Challenge. Turn the entries below into a JSON list of strings, one string per line, and skip blank lines. Leave the pictures out of the answer.

## START The records

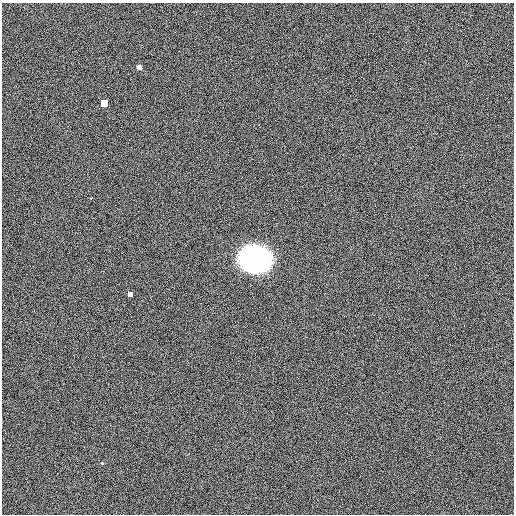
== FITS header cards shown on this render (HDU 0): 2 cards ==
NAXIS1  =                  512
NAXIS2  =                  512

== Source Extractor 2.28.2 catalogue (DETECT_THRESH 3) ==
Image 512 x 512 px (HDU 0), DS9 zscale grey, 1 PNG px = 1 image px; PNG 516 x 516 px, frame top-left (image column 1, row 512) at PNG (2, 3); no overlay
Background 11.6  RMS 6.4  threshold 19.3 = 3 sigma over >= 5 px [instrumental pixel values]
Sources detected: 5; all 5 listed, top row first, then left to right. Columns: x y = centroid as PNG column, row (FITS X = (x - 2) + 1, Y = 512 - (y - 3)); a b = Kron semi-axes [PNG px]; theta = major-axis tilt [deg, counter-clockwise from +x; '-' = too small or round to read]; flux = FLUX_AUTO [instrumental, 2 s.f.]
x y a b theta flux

## END The records

The answer.
[
  "== FITS header cards shown on this render (HDU 0): 2 cards ==",
  "NAXIS1  =                  512",
  "NAXIS2  =                  512",
  "== Source Extractor 2.28.2 catalogue (DETECT_THRESH 3) ==",
  "Image 512 x 512 px (HDU 0), DS9 zscale grey, 1 PNG px = 1 image px; PNG 516 x 516 px, frame top-left (image column 1, row 512) at PNG (2, 3); no overlay",
  "Background 11.6  RMS 6.4  threshold 19.3 = 3 sigma over >= 5 px [instrumental pixel values]",
  "Sources detected: 5; all 5 listed, top row first, then left to right. Columns: x y = centroid as PNG column, row (FITS X = (x - 2) + 1, Y = 512 - (y - 3)); a b = Kron semi-axes [PNG px]; theta = major-axis tilt [deg, counter-clockwise from +x; '-' = too small or round to read]; flux = FLUX_AUTO [instrumental, 2 s.f.]",
  "x y a b theta flux"
]